Well there you have it Sam. :pound:
As blunt as it sounds, I tend to agree with Neo here. It's awfully silly to say you don't accept something when you don't understand it. Like I said earlier, if someone expects me or someone else on here to explain literally the entire science of evolution then they are crazy. Buy a (legitimate) evolutionary biology textbook or take a course on evolution at a (legitimate) university. I can recommend textbooks.
In any other scientific discipline other than biology, the field is wide open for new theories, new discoveries, new research, ideas, grants, etc, etc. Although the big bang model is the prevailing model, you will see plenty of newly proposed theories in astro and theoretical physics for the origin of the universe and beyond. Some theories are taken seriously, others are looked at with suspicion but none are summarily rejected and no scientist is ever ostracized out of the scientific community because of his or her proposed radical theory.

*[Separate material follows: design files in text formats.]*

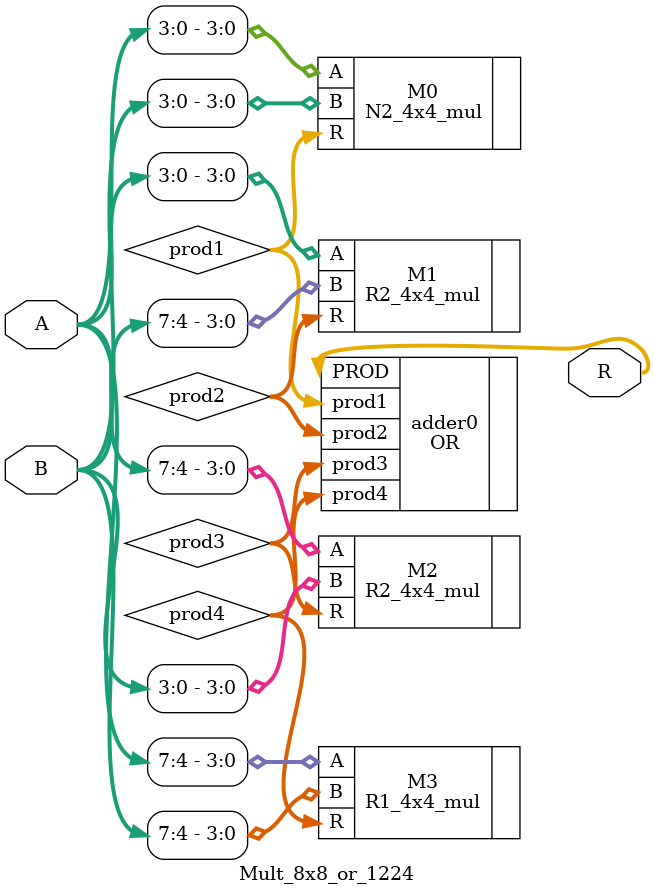
<source format=v>
module Mult_8x8_or_1224(
input [7:0] A,
input [7:0] B,
output [15:0]R
);
wire [7:0]prod1;
wire [7:0]prod2;
wire [7:0]prod3;
wire [7:0]prod4;

N2_4x4_mul M0(.A(A[3:0]),.B(B[3:0]),.R(prod1));
R2_4x4_mul M1(.A(A[3:0]),.B(B[7:4]),.R(prod2));
R2_4x4_mul M2(.A(A[7:4]),.B(B[3:0]),.R(prod3));
R1_4x4_mul M3(.A(A[7:4]),.B(B[7:4]),.R(prod4));
OR adder0(.prod1(prod1),.prod2(prod2),.prod3(prod3),.prod4(prod4),.PROD(R));
endmodule

</source>
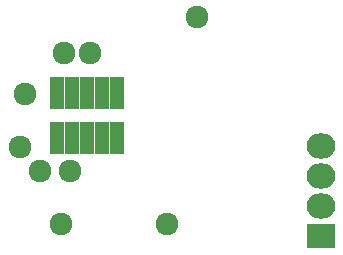
<source format=gbs>
G04 #@! TF.FileFunction,Soldermask,Bot*
%FSLAX46Y46*%
G04 Gerber Fmt 4.6, Leading zero omitted, Abs format (unit mm)*
G04 Created by KiCad (PCBNEW (2015-12-18 BZR 6383, Git 02d9bbb)-product) date Sun 17 Jan 2016 02:01:38 PM EET*
%MOMM*%
G01*
G04 APERTURE LIST*
%ADD10C,0.100000*%
%ADD11R,2.432000X2.127200*%
%ADD12O,2.432000X2.127200*%
%ADD13R,1.160000X2.800000*%
%ADD14C,1.924000*%
G04 APERTURE END LIST*
D10*
D11*
X74680000Y-82959500D03*
D12*
X74680000Y-80419500D03*
X74680000Y-77879500D03*
X74680000Y-75339500D03*
D13*
X57470000Y-74669500D03*
X57470000Y-70859500D03*
X56200000Y-74669500D03*
X56200000Y-70859500D03*
X54930000Y-74669500D03*
X54930000Y-70859500D03*
X53660000Y-74669500D03*
X53660000Y-70859500D03*
X52390000Y-74669500D03*
X52390000Y-70859500D03*
D14*
X61680000Y-81919500D03*
X49680000Y-70919500D03*
X52680000Y-81919500D03*
X52930000Y-67419500D03*
X49180000Y-75419500D03*
X50930000Y-77419500D03*
X53430000Y-77419500D03*
X55180000Y-67419500D03*
X64180000Y-64419500D03*
M02*

</source>
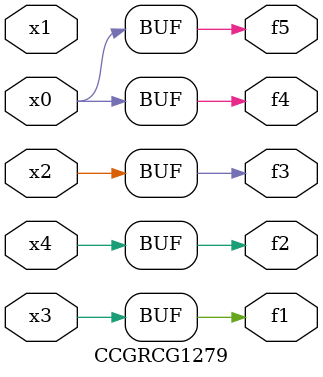
<source format=v>
module CCGRCG1279(
	input x0, x1, x2, x3, x4,
	output f1, f2, f3, f4, f5
);
	assign f1 = x3;
	assign f2 = x4;
	assign f3 = x2;
	assign f4 = x0;
	assign f5 = x0;
endmodule

</source>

Try that with biology and see what you get. Scientists are terrified of bringing new theories that do not conform to the theory of evolution. They are often laughed right out of the labs, ostracized, their grants are revoked and their careers utterly ruined. That's the problem I have with evolution. Not that it's not the prevailing scientific theory that explains our current biology, it is. My problem with it is with its treatment as a proven fact to the exclusion of anything else, to the point that such a stance is literally stifling new ideas that could very well prove to be game changers in the field of biology.